The MongoDB database is known for its flexibility, scalability, and high performance. Its advantages include: a document data model that allows data to be stored in a flexible and unstructured way. Horizontal scalability to multiple servers via sharding. Query flexibility, supporting complex queries and aggregation operations. Data replication and fault tolerance ensure data redundancy and high availability. JSON support for easy integration with front-end applications. High performance for fast response even when processing large amounts of data. Open source, customizable and free to use.

MongoDB is a document-oriented, distributed database system used to store and manage large amounts of structured and unstructured data. Its core concepts include document storage and distribution, and its main features include dynamic schema, indexing, aggregation, map-reduce and replication. It is widely used in content management systems, e-commerce platforms, social media websites, IoT applications, and mobile application development.

On Linux/macOS: Create the data directory and start the "mongod" service. On Windows: Create the data directory and start the MongoDB service from Service Manager. In Docker: Run the "docker run" command. On other platforms: Please consult the MongoDB documentation. Verification method: Run the "mongo" command to connect and view the server version.

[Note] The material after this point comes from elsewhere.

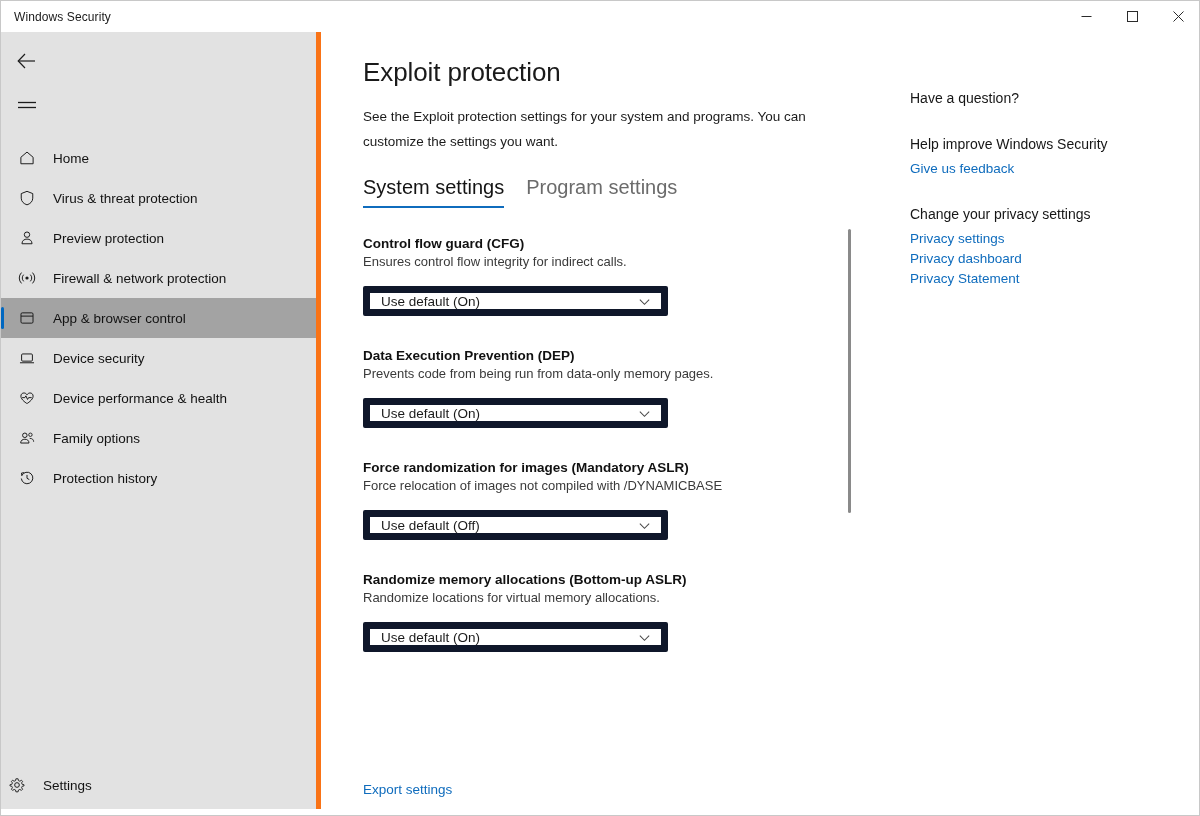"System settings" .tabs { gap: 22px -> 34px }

The MongoDB database file is located in the MongoDB data directory, which is /data/db by default, which contains .bson (document data), ns (collection information), journal (write operation records), wiredTiger (data when using the WiredTiger storage engine ) and config (database configuration information) and other files.

Solutions to resolve Navicat expiration issues include: renew the license; uninstall and reinstall; disable automatic updates; use Navicat Premium Essentials free version; contact Navicat customer support.